Le RFC 1122, section 4.3.2.9, dit que TCP ne doit pas couper la connexion pour les erreurs douces (et, par contre, y mettre fin en cas d'erreur dure). La section 2 de notre RFC revient sur cette règle en notant qu'elle n'est absolument pas respectée en pratique.
Pourquoi ? C'est l'objet de la section 3. En gros, si on suit le RFC 1122 au pied de la lettre, et qu'on essaie de se connecter à une machine qui a plusieurs adresses IP (ce qui est courant avec IPv6), l'algorithme typique de l'application est séquentiel : on essaie toutes les adresses l'une après l'autre. Si la réception d'une erreur ICMP n'entraine pas l'échec immédiat d'une tentative sur une adresse, il faudra attendre l'expiration du délai de garde (trois minutes, dit le RFC 1122 !) pour renoncer à cette adresse et essayer la suivante (section 3.1). Le cas fréquent d'une adresse IPv4 et d'une IPv6 sur la même machine est discuté en section 3.2.
Alors, que font les mises en œuvre actuelles de TCP ? La section 4 décrit deux stratégies courantes. Le RFC se sent obligé de rappeler que ces statégies sont, formellement, une violation de la norme mais changer celle-ci semble difficile, alors autant documenter les écarts...

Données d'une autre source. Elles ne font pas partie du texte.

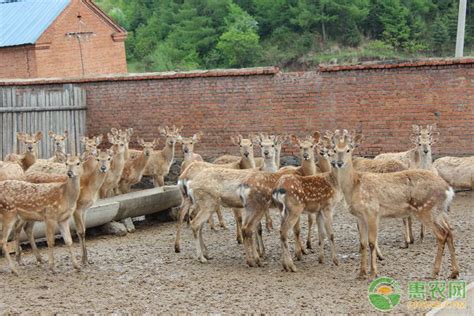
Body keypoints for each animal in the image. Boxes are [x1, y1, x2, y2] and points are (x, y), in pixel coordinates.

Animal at [328, 130, 458, 278]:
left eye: (348, 150)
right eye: (334, 150)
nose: (338, 162)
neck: (354, 186)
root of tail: (449, 190)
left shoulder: (373, 212)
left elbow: (372, 242)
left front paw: (373, 273)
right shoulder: (360, 216)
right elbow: (362, 244)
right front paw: (361, 273)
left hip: (426, 209)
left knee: (442, 235)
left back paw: (434, 272)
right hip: (438, 211)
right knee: (449, 232)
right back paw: (454, 272)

La première stratégie (section 4.1), est de réagir différemment selon que l'erreur est reçue pendant la phase d'établissement de la connexion ou bien après. Le noyau Linux, depuis la version 2.0.0, renonce immédiatement à l'établissement d'une connexion TCP lorsqu'il reçoit le paquet ICMP pendant ledit établissement. L'application peut alors immédiatement passer à l'adresse suivante.
La seconde stratégie (section 4.2) est plus méfiante. Elle consiste à ne renoncer à l'établissement de la connexion qu'après N erreurs ICMP, avec N > 1 (il vaut exactement un dans la stratégie précédente). C'est la méthode utilisée par FreeBSD. (Par contre, je ne trouve pas comment régler N sur FreeBSD 7.0.)
Évidemment, violer la norme n'est pas innocent. La section 5 détaille donc les conséquences qui attendent le violeur. Par exemple, 5.1 explique qu'un problème temporaire qui affecte toutes les adresses de destination risque d'empêcher complètement la création d'une nouvelle connexion, alors qu'un TCP conforme à la norme aurait patienté et serait finalement passé. Il y a ici clairement un compromis entre l'attente, dans l'espoir de finalement réussir (parfait pour les connexions non-interactives comme un transfert de fichier nocturne avec rsync lancé par cron) et l'abandon rapide (sans doute préférable pour les applications interactives, où il ne faut pas bloquer l'utilisateur humain).